## WORK REQUIRED
Present every line of the data below as a numbered list, skipping blank lines. Leave the pictures out of your answer.

[Opening DATA EXTRACT section]

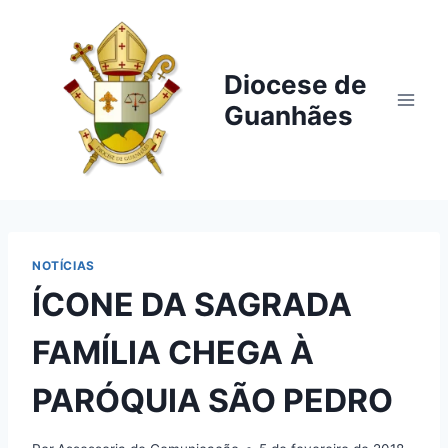
Pular
para
o
Diocese de
Conteúdo
Guanhães
NOTÍCIAS
ÍCONE DA SAGRADA
FAMÍLIA CHEGA À
PARÓQUIA SÃO PEDRO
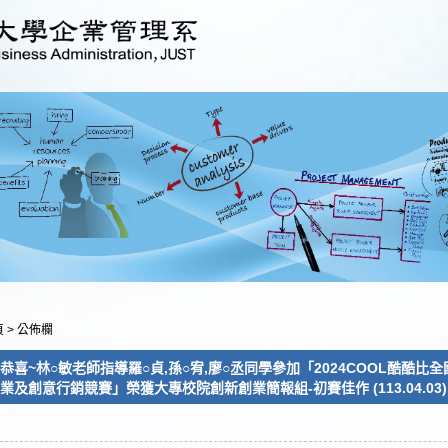
頁
>
公佈欄
恭喜~林○敏老師指導羅○貞,孫○宥,廖○丞同學參加「2024COOL酷酷
業及創意行銷競賽」榮獲大專校院創新創業簡報組-初賽佳作 (113.04.03)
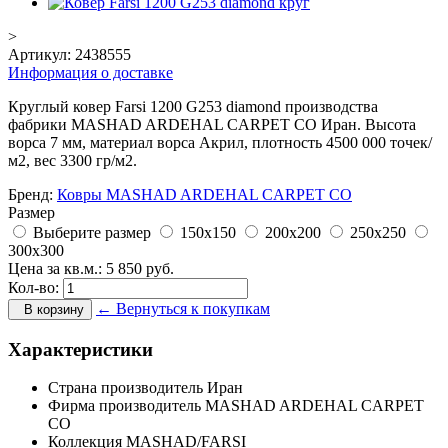
>
Артикул:
2438555
Информация о доставке
Круглый ковер Farsi 1200 G253 diamond производства
фабрики MASHAD ARDEHAL CARPET CO Иран. Высота
ворса 7 мм, материал ворса Акрил, плотность 4500 000 точек/
м2, вес 3300 гр/м2.
Бренд:
Ковры MASHAD ARDEHAL CARPET CO
Размер
Выберите размер
150x150
200x200
250x250
300x300
Цена за кв.м.:
5 850
руб.
Кол-во:
← Вернуться к покупкам
В корзину
Характеристики
Страна производитель
Иран
Фирма производитель
MASHAD ARDEHAL CARPET
CO
Коллекция
MASHAD/FARSI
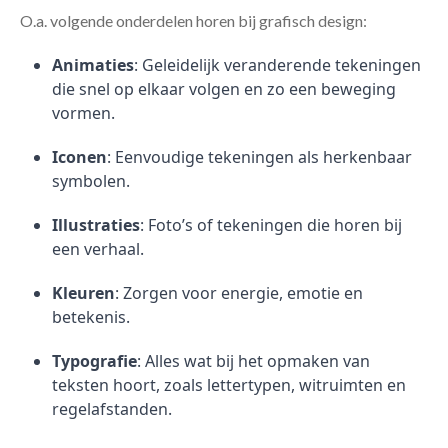
O.a. volgende onderdelen horen bij grafisch design:
Animaties
: Geleidelijk veranderende tekeningen
die snel op elkaar volgen en zo een beweging
vormen.
Iconen
: Eenvoudige tekeningen als herkenbaar
symbolen.
Illustraties
: Foto’s of tekeningen die horen bij
een verhaal.
Kleuren
: Zorgen voor energie, emotie en
betekenis.
Typografie
: Alles wat bij het opmaken van
teksten hoort, zoals lettertypen, witruimten en
regelafstanden.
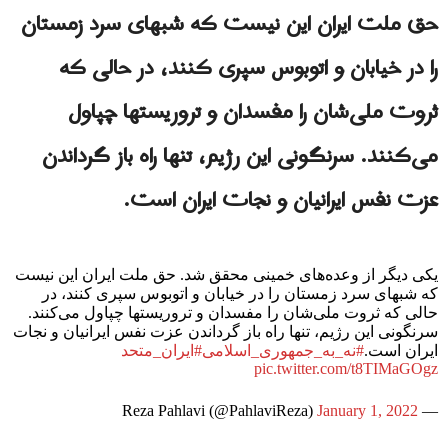
حق ملت ایران این نیست که شبهای سرد زمستان
را در خیابان و اتوبوس سپری کنند، در حالی که
ثروت ملی‌شان را مفسدان و تروریستها چپاول
می‌کنند. سرنگونی این رژیم، تنها راه باز گرداندن
عزت نفس ایرانیان و نجات ایران است.
یکی دیگر از وعده‌های خمینی محقق شد. حق ملت ایران این نیست
که شبهای سرد زمستان را در خیابان و اتوبوس سپری کنند، در
حالی که ثروت ملی‌شان را مفسدان و تروریستها چپاول می‌کنند.
سرنگونی این رژیم، تنها راه باز گرداندن عزت نفس ایرانیان و نجات
ایران است.
#نه_به_جمهوری‌_اسلامی
#ایران_متحد
pic.twitter.com/t8TIMaGOgz
January 1, 2022
— Reza Pahlavi (@PahlaviReza)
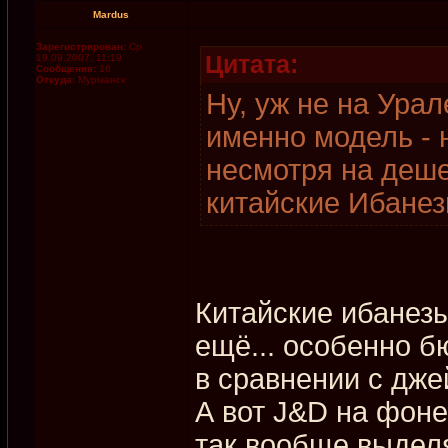
Mardus
Зарегистрирован:
Ср
Цитата:
19.09.2007, 11:19
Сообщения:
16
Откуда:
Мурманск
Ну, уж не на Урале
именно модель - н
несмотря на деше
китайские Ибанезы
Китайские ибанез
ещё... особенно б
в сравнении с джей
А вот J&D на фоне в
так вообще выделя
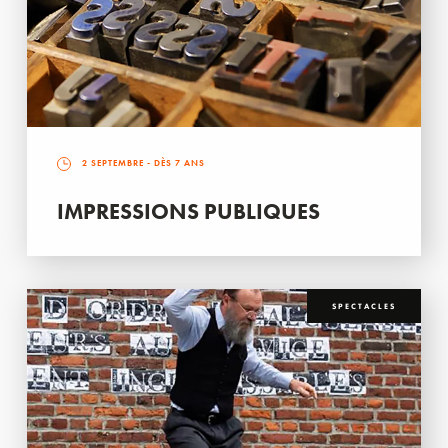
2 SEPTEMBRE
- DÈS 7 ANS
IMPRESSIONS PUBLIQUES
SPECTACLES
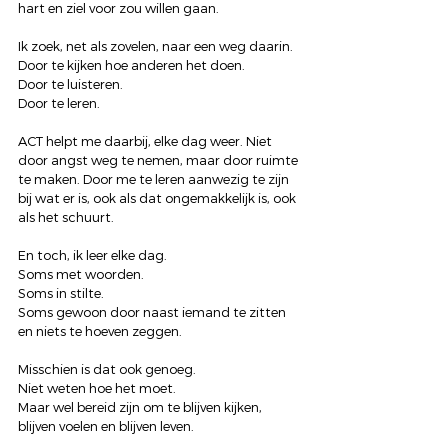
hart en ziel voor zou willen gaan.
Ik zoek, net als zovelen, naar een weg daarin.
Door te kijken hoe anderen het doen.
Door te luisteren.
Door te leren.
ACT helpt me daarbij, elke dag weer. Niet 
door angst weg te nemen, maar door ruimte 
te maken. Door me te leren aanwezig te zijn 
bij wat er is, ook als dat ongemakkelijk is, ook 
als het schuurt.
En toch, ik leer elke dag.
Soms met woorden.
Soms in stilte.
Soms gewoon door naast iemand te zitten 
en niets te hoeven zeggen.
Misschien is dat ook genoeg.
Niet weten hoe het moet.
Maar wel bereid zijn om te blijven kijken, 
blijven voelen en blijven leven.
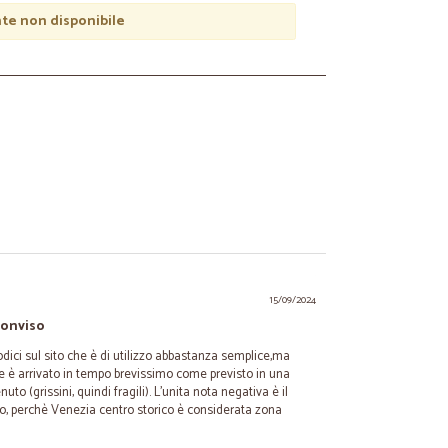
e non disponibile
15/09/2024
Monviso
odici sul sito che è di utilizzo abbastanza semplice,ma
ne è arrivato in tempo brevissimo come previsto in una
to (grissini, quindi fragili). L'unita nota negativa è il
uro, perchè Venezia centro storico è considerata zona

[Closing DATA EXTRACT section]

## ANSWER BOX
1. Pular
2. para
3. o
4. Diocese de
5. Conteúdo
6. Guanhães
7. NOTÍCIAS
8. ÍCONE DA SAGRADA
9. FAMÍLIA CHEGA À
10. PARÓQUIA SÃO PEDRO
11. 頁
12. >
13. 公佈欄
14. 恭喜~林○敏老師指導羅○貞,孫○宥,廖○丞同學參加「2024COOL酷酷
15. 業及創意行銷競賽」榮獲大專校院創新創業簡報組-初賽佳作 (113.04.03)
16. >
17. Артикул:
18. 2438555
19. Информация о доставке
20. Круглый ковер Farsi 1200 G253 diamond производства
21. фабрики MASHAD ARDEHAL CARPET CO Иран. Высота
22. ворса 7 мм, материал ворса Акрил, плотность 4500 000 точек/
23. м2, вес 3300 гр/м2.
24. Бренд:
25. Ковры MASHAD ARDEHAL CARPET CO
26. Размер
27. Выберите размер
28. 150x150
29. 200x200
30. 250x250
31. 300x300
32. Цена за кв.м.:
33. 5 850
34. руб.
35. Кол-во:
36. ← Вернуться к покупкам
37. В корзину
38. Характеристики
39. Страна производитель
40. Иран
41. Фирма производитель
42. MASHAD ARDEHAL CARPET
43. CO
44. Коллекция
45. MASHAD/FARSI
46. O.a. volgende onderdelen horen bij grafisch design:
47. Animaties
48. : Geleidelijk veranderende tekeningen
49. die snel op elkaar volgen en zo een beweging
50. vormen.
51. Iconen
52. : Eenvoudige tekeningen als herkenbaar
53. symbolen.
54. Illustraties
55. : Foto’s of tekeningen die horen bij
56. een verhaal.
57. Kleuren
58. : Zorgen voor energie, emotie en
59. betekenis.
60. Typografie
61. : Alles wat bij het opmaken van
62. teksten hoort, zoals lettertypen, witruimten en
63. regelafstanden.
64. حق ملت ایران این نیست که شبهای سرد زمستان
65. را در خیابان و اتوبوس سپری کنند، در حالی که
66. ثروت ملی‌شان را مفسدان و تروریستها چپاول
67. می‌کنند. سرنگونی این رژیم، تنها راه باز گرداندن
68. عزت نفس ایرانیان و نجات ایران است.
69. یکی دیگر از وعده‌های خمینی محقق شد. حق ملت ایران این نیست
70. که شبهای سرد زمستان را در خیابان و اتوبوس سپری کنند، در
71. حالی که ثروت ملی‌شان را مفسدان و تروریستها چپاول می‌کنند.
72. سرنگونی این رژیم، تنها راه باز گرداندن عزت نفس ایرانیان و نجات
73. ایران است.
74. #نه_به_جمهوری‌_اسلامی
75. #ایران_متحد
76. pic.twitter.com/t8TIMaGOgz
77. January 1, 2022
78. — Reza Pahlavi (@PahlaviReza)
79. Mardus
80. Зарегистрирован:
81. Ср
82. Цитата:
83. 19.09.2007, 11:19
84. Сообщения:
85. 16
86. Откуда:
87. Мурманск
88. Ну, уж не на Урале
89. именно модель - н
90. несмотря на деше
91. китайские Ибанезы
92. Китайские ибанез
93. ещё... особенно б
94. в сравнении с джей
95. А вот J&D на фоне в
96. так вообще выделя
97. 2 SEPTEMBRE
98. - DÈS 7 ANS
99. IMPRESSIONS PUBLIQUES
100. SPECTACLES
101. hart en ziel voor zou willen gaan.
102. Ik zoek, net als zovelen, naar een weg daarin.
103. Door te kijken hoe anderen het doen.
104. Door te luisteren.
105. Door te leren.
106. ACT helpt me daarbij, elke dag weer. Niet 
107. door angst weg te nemen, maar door ruimte 
108. te maken. Door me te leren aanwezig te zijn 
109. bij wat er is, ook als dat ongemakkelijk is, ook 
110. als het schuurt.
111. En toch, ik leer elke dag.
112. Soms met woorden.
113. Soms in stilte.
114. Soms gewoon door naast iemand te zitten 
115. en niets te hoeven zeggen.
116. Misschien is dat ook genoeg.
117. Niet weten hoe het moet.
118. Maar wel bereid zijn om te blijven kijken, 
119. blijven voelen en blijven leven.
120. e non disponibile
121. 15/09/2024
122. Monviso
123. odici sul sito che è di utilizzo abbastanza semplice,ma
124. ne è arrivato in tempo brevissimo come previsto in una
125. to (grissini, quindi fragili). L'unita nota negativa è il
126. uro, perchè Venezia centro storico è considerata zona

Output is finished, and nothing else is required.